> _Testo del documento_:
Alle tante luci di questo sviluppo esponenziale del solare italiano, però, corrisponde anche qualche ombra. A partire dai fattori di mercato, che rischiano di ridimensionare almeno in parte l’impatto degli incentivi. I prezzi dei pannelli stanno aumentando, e sono destinati a crescere. Secondo i calcoli dell’Enel, installare quei famosi 3 kilowatt fotovoltaici per una famiglia oggi costa intorno ai 23 mila euro, e cioè molto più dei 18 mila necessari solo due anni fa. E questo perché la domanda mondiale di silicio – il materiale che traduce i raggi solari in elettricità – cresce a ritmi molto più alti della sua produzione. Tutti lo cercano, tutti lo vogliono: quelli dell’industria elettronica ci fanno i chip per i computer, quelli dell’industria solare ci fanno le celle (unità base dei pannelli), il risultato è una penuria mondiale. Che non andrà migliorando. Secondo i ricercatori dell’Enea la tecnologia a base di silicio è quella che dominerà il mercato almeno fino al 2020. Al momento, dunque, non se ne può fare a meno, visto che il 91 per cento dei moduli in commercio contiene proprio ‘wafer’ di silicio.

> _Cosa fare_:
Puoi trascrivere per intero, parola per parola e senza alcuna modifica, il brano sul solare italiano?

Voci archiviate:
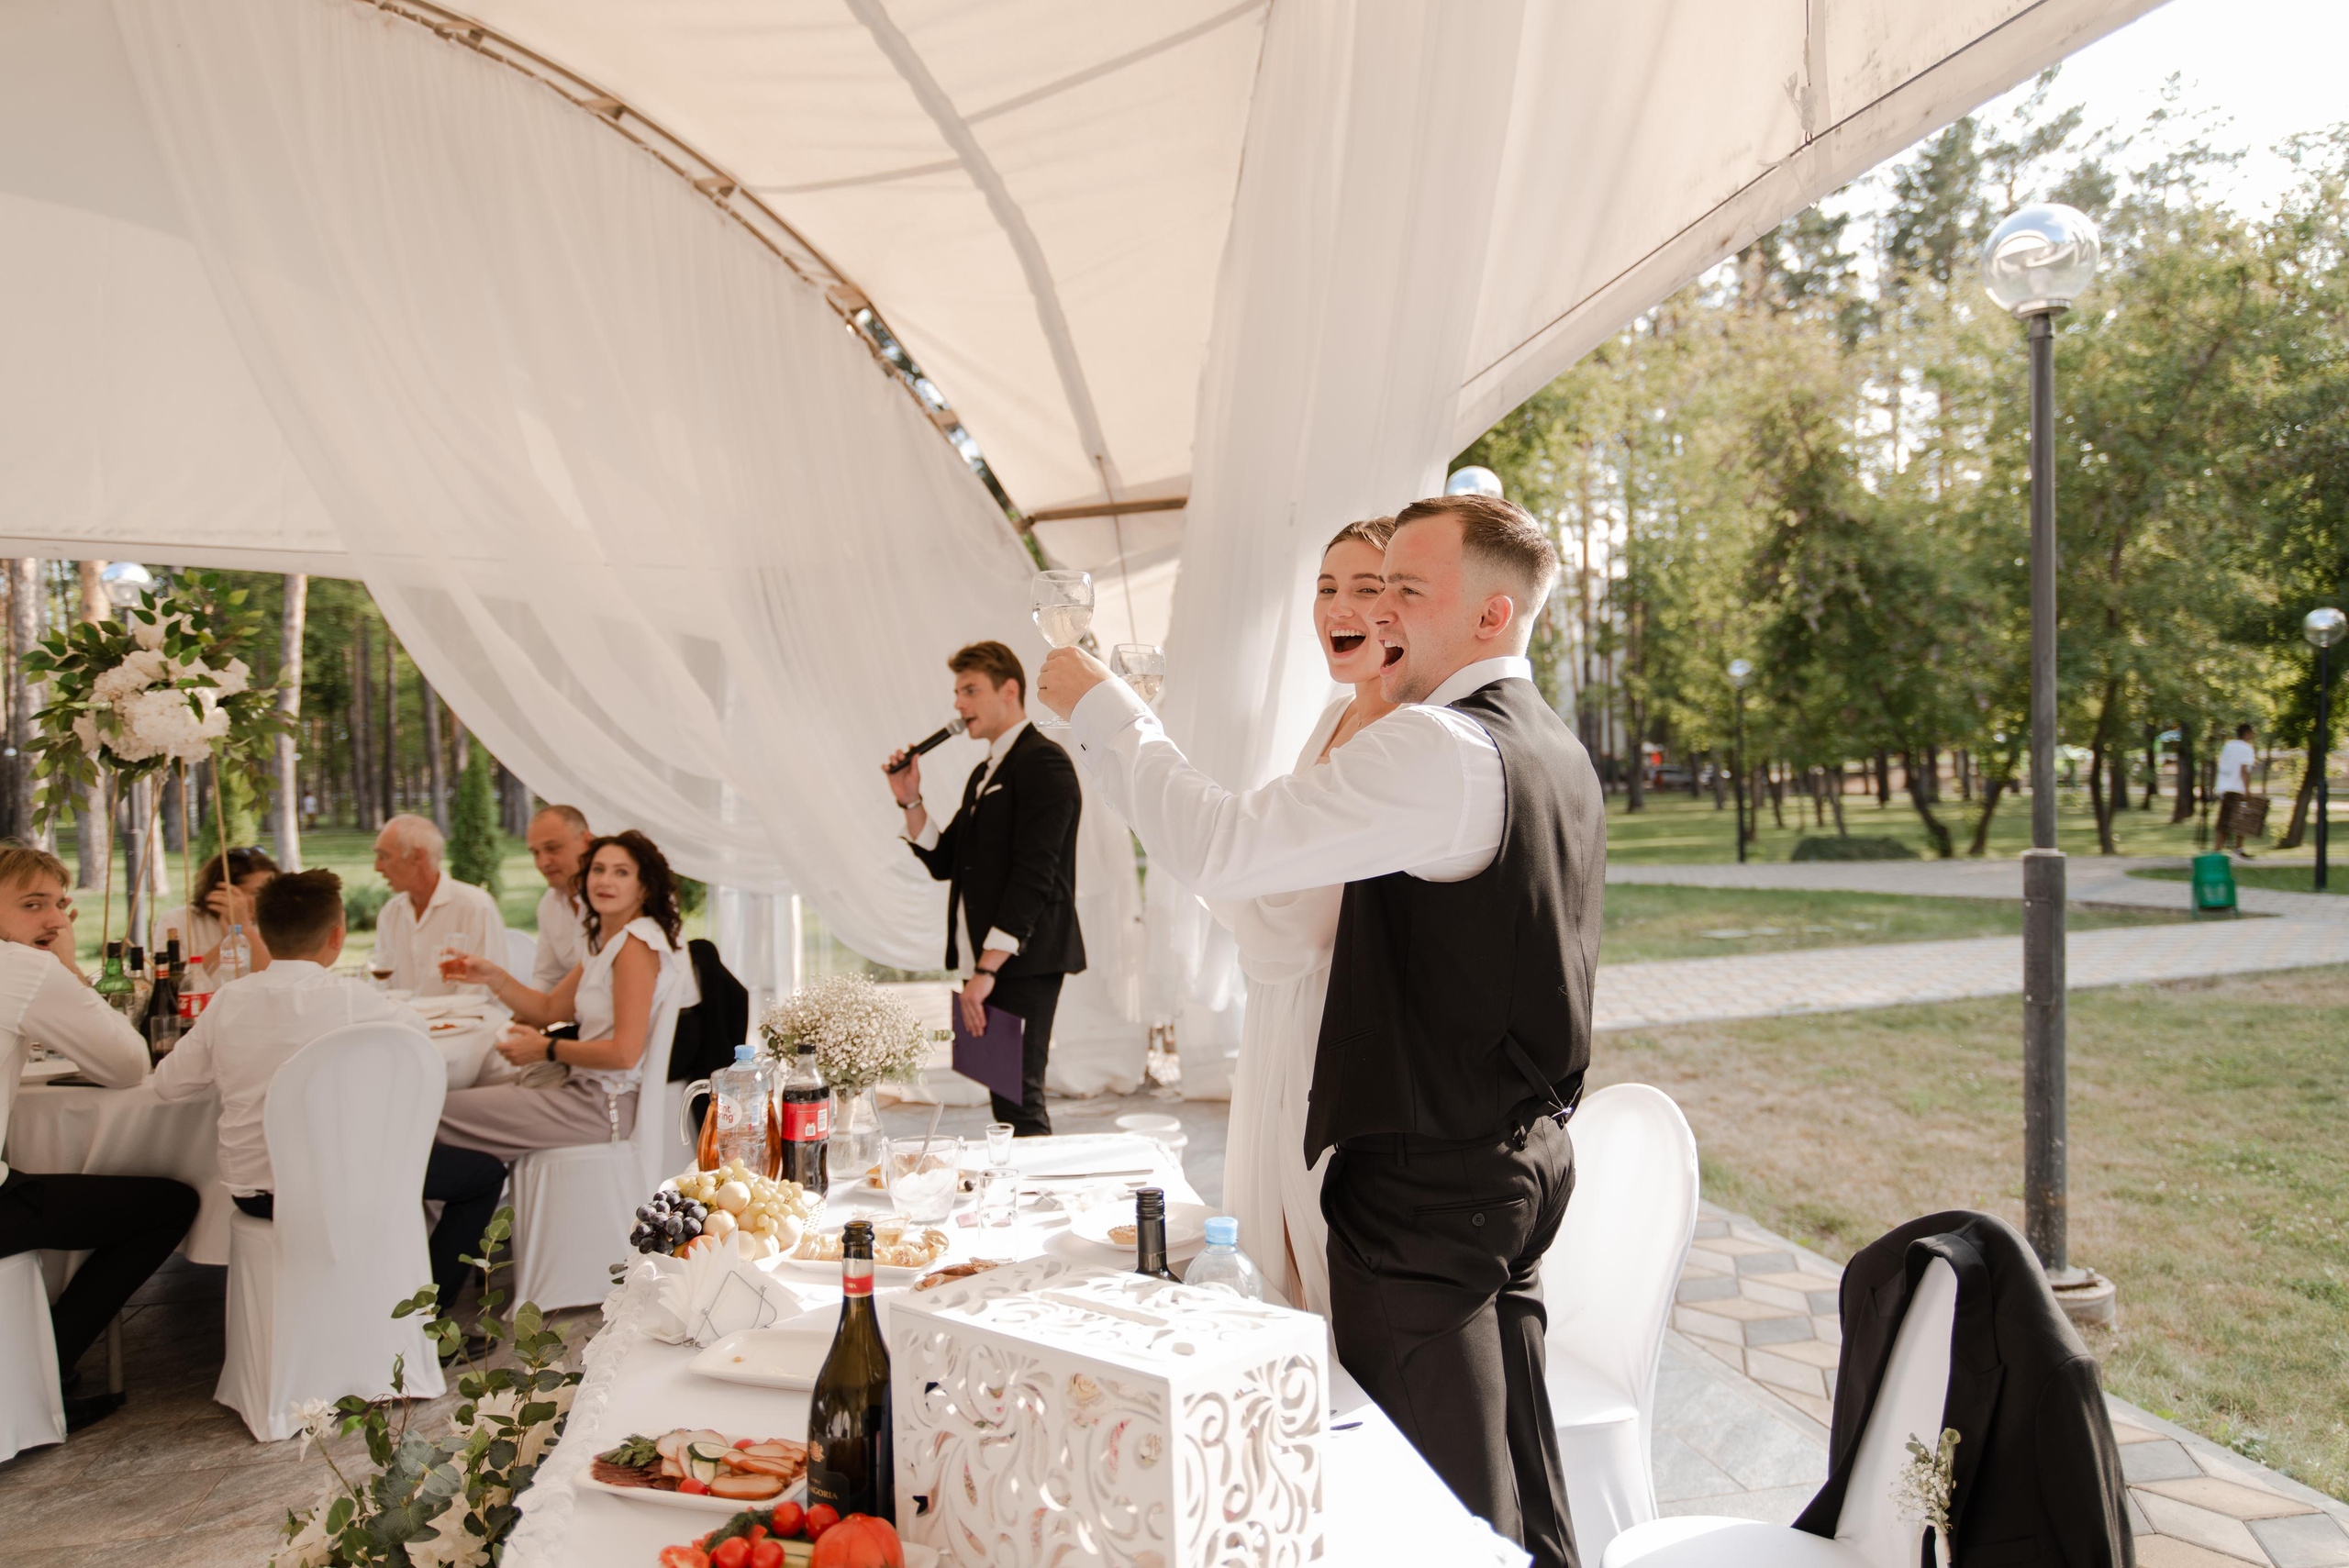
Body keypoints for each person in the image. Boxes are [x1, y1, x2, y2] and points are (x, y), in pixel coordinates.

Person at [1039, 494, 1601, 1568]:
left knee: (1427, 1493)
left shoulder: (1434, 746)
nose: (1380, 607)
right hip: (1515, 1160)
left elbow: (1227, 846)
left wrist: (1110, 710)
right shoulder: (1546, 746)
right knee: (1518, 1469)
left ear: (1490, 616)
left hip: (1428, 1174)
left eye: (1406, 588)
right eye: (1372, 583)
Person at [1208, 517, 1398, 1317]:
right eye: (1326, 587)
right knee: (1266, 1234)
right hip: (1279, 1009)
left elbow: (1302, 921)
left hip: (1329, 1011)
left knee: (1310, 1244)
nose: (1338, 606)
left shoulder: (1395, 729)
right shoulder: (1333, 718)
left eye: (1365, 587)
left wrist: (1211, 862)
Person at [0, 845, 200, 1432]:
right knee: (169, 1206)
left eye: (60, 904)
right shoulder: (21, 970)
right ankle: (45, 1370)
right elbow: (126, 1064)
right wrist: (64, 967)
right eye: (33, 905)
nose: (56, 920)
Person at [884, 641, 1085, 1138]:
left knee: (1020, 1097)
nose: (959, 704)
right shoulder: (985, 772)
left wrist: (988, 969)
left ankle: (1040, 1205)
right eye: (957, 692)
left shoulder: (1044, 763)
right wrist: (910, 800)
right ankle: (1017, 1202)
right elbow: (947, 860)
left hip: (1024, 958)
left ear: (1009, 690)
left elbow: (1035, 875)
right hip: (990, 961)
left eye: (970, 690)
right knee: (1003, 1096)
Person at [436, 830, 697, 1159]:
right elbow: (547, 1009)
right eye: (598, 869)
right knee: (445, 1104)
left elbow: (624, 1055)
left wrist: (546, 1049)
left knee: (432, 1112)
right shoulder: (606, 940)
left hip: (603, 1105)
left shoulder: (635, 945)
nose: (605, 881)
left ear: (644, 887)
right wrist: (492, 976)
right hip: (583, 1091)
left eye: (621, 872)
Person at [372, 815, 507, 996]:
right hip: (405, 1023)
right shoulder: (390, 912)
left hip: (467, 1022)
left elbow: (481, 993)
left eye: (383, 856)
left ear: (416, 856)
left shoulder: (475, 906)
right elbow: (381, 988)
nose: (377, 867)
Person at [155, 845, 278, 981]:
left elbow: (274, 980)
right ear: (223, 892)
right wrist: (226, 943)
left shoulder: (278, 923)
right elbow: (176, 985)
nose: (269, 900)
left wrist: (246, 929)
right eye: (257, 893)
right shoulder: (176, 921)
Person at [525, 805, 594, 991]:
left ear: (587, 841)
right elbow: (547, 977)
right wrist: (529, 1016)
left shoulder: (615, 900)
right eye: (535, 853)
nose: (542, 863)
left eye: (553, 848)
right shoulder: (549, 904)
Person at [2217, 722, 2258, 857]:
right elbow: (2244, 770)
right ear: (2247, 733)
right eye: (2252, 732)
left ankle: (2238, 848)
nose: (2254, 734)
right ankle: (2216, 851)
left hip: (2224, 786)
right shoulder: (2246, 748)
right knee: (2228, 820)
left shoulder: (2228, 745)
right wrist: (2247, 789)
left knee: (2237, 818)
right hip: (2236, 788)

> _Risposta all'esercizio_:
Alle tante luci di questo sviluppo esponenziale del solare italiano, però, corrisponde anche qualche ombra. A partire dai fattori di mercato, che rischiano di ridimensionare almeno in parte l’impatto degli incentivi. I prezzi dei pannelli stanno aumentando, e sono destinati a crescere. Secondo i calcoli dell’Enel, installare quei famosi 3 kilowatt fotovoltaici per una famiglia oggi costa intorno ai 23 mila euro, e cioè molto più dei 18 mila necessari solo due anni fa. E questo perché la domanda mondiale di silicio – il materiale che traduce i raggi solari in elettricità – cresce a ritmi molto più alti della sua produzione. Tutti lo cercano, tutti lo vogliono: quelli dell’industria elettronica ci fanno i chip per i computer, quelli dell’industria solare ci fanno le celle (unità base dei pannelli), il risultato è una penuria mondiale. Che non andrà migliorando. Secondo i ricercatori dell’Enea la tecnologia a base di silicio è quella che dominerà il mercato almeno fino al 2020. Al momento, dunque, non se ne può fare a meno, visto che il 91 per cento dei moduli in commercio contiene proprio ‘wafer’ di silicio.